How to Calculate Retained Earnings

Two Parts:Understanding Retained EarningsCalculating a Company's Retained Earnings

Retained earnings is the portion of a company's net income which is kept by the company instead of being paid out as dividends to equity holders. This money is usually reinvested into the company, becoming the primary fuel for the firm's continued growth, or used to pay off debts.[1] Calculating retained earnings and preparing a statement of retained earnings is an important part of any accountant's job. Usually, retained earnings for a given reporting period is found by subtracting the dividends a company has paid to stockholders from its net income.[2]

Part 1
Understanding Retained Earnings

  1. Image titled Calculate Retained Earnings Step 1
    Know where a business's retained earnings is recorded. Retained earnings is a permanent account that appears on a business's balance sheet under the Stockholder's Equity heading. The account balance represents the company's cumulative earnings since formation that have not been distributed to shareholders in the form of dividends. If the retained earnings account has a negative balance, it is called "accumulated deficit."
    • Knowing a company's cumulative retained earnings since formation allows you to find the company's retained earnings balance after the next reporting period. For instance, if your company has cumulative retained earnings of $300,000 and you make $160,000 in retained earnings during the present reporting period, you'll know that your new cumulative value for retained earnings is $460,000. Next period, if you make $450,000 in retained earnings, you'll have $910,000 total. In other words, since forming your company, you've made enough to "keep" $910,000 for the company after wages, operating expenses, dividends paid to stockholders, etc.

## Records to process
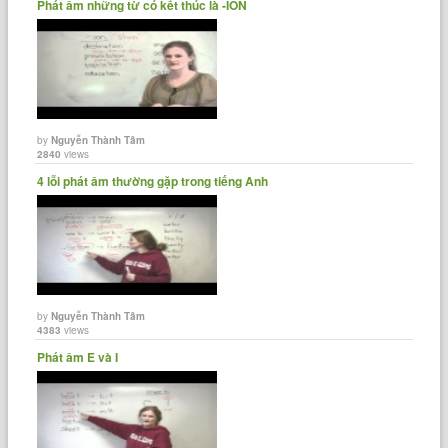
Phát âm những từ có kết thúc là -ION
by
Nguyễn Thành Tâm
2840
views
4 lỗi phát âm thường gặp trong tiếng Anh
by
Nguyễn Thành Tâm
4383
views
Phát âm E và I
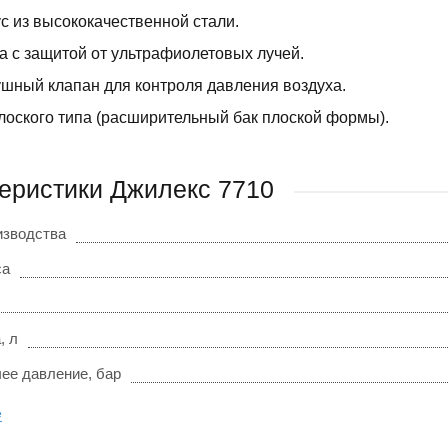
с из высококачественной стали.
а с защитой от ультрафиолетовых лучей.
шный клапан для контроля давления воздуха.
лоского типа (расширительный бак плоской формы).
еристики Джилекс 7710
изводства
са
, л
чее давление, бар
е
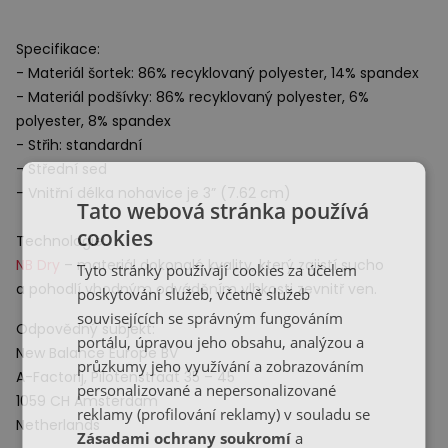
Specifikace:
- Materiál šortek: 86% recyklovaný polyester, 14% spandex
- Materiál podšívky: 86% recyklovaný polyester, 6%
polyester, 8% spandex
- Střih: standardní
- Střední sed
- Vnitřní délka nohavice je 3” (7.62 cm)
Tato webová stránka používá
cookies
Technologie:
NB Dry
– materiál dokonalé kvality, který zajistí sucho
Tyto stránky používají cookies za účelem
a pohodlí vhodným odváděním vlhkosti zevnitř ven.
poskytování služeb, včetně služeb
souvisejících se správným fungováním
Odpovědný subjekt:
portálu, úpravou jeho obsahu, analýzou a
New Balance Europe BV
průzkumy jeho využívání a zobrazováním
A-Factorij, Pilotenstraat 35 – 45
personalizované a nepersonalizované
1059 CH Amsterdam
reklamy (profilování reklamy) v souladu se
Netherlands
Zásadami ochrany soukromí
a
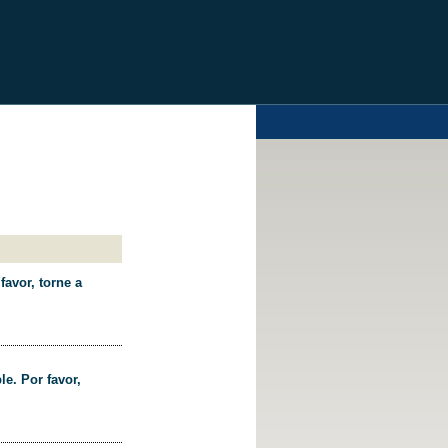
favor, torne a
le. Por favor,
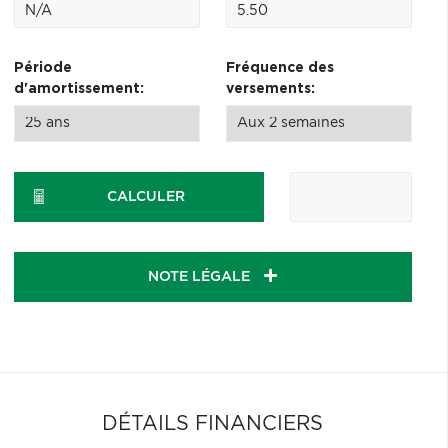
Période
Fréquence des
d'amortissement:
versements:
CALCULER
NOTE LÉGALE
DÉTAILS FINANCIERS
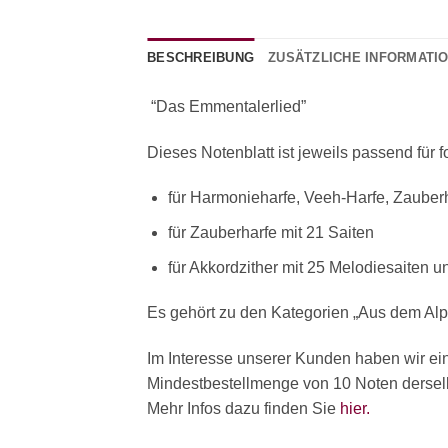
BESCHREIBUNG
ZUSÄTZLICHE INFORMATI
“Das Emmentalerlied”
Dieses Notenblatt ist jeweils passend für 
für Harmonieharfe, Veeh-Harfe, Zauberh
für Zauberharfe mit 21 Saiten
für Akkordzither mit 25 Melodiesaiten 
Es gehört zu den Kategorien „Aus dem Alp
Im Interesse unserer Kunden haben wir ei
Mindestbestellmenge von 10 Noten derselbe
Mehr Infos dazu finden Sie
hier.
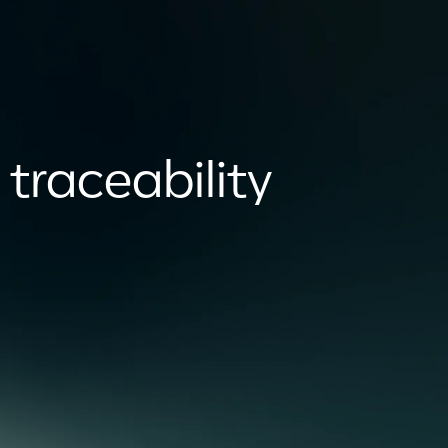
 traceability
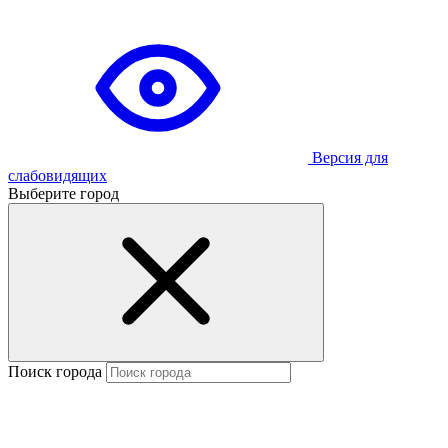
Версия для
слабовидящих
Выберите город
Поиск города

## Work request A
Put the lines of the records from the line with "traceability" through the end of the records into a JSON list of strings, one string per line, leaving out blank lines and the pictures.
## Work request B
Write what comes next in the guide on calculating retained earnings, picking up after its last sentence.

## Exercise response A
[
  " traceability",
  "Версия для",
  "слабовидящих",
  "Выберите город",
  "Поиск города"
]

## Exercise response B
  2. Image titled Calculate Retained Earnings Step 2
    Understand the relationship between a company's investors and its retained earnings. A profitable company's investors will expect a return on their investment paid in the form of dividends. However, investors also want the company to grow and become more profitable so that its share price will rise, earning the investors more money in the long run. For a company to effectively grow, it needs to invest its retained earnings back into itself. Usually, this means using retained earnings to improve efficiency and/or expand the business. If successful, this re-investment causes the company to grow, raising its profitability and share price and earning the investors more money than if they had initially demanded greater dividends.
    • If a company is generating profit and retaining a significant amount of its earnings but isn't growing, investors usually demand greater dividends because the money they are allowing the company to "keep" isn't effectively being used to make them more money.[3]
    • If a company isn't retaining earnings or paying a dividend, it's unlikely to win any investors.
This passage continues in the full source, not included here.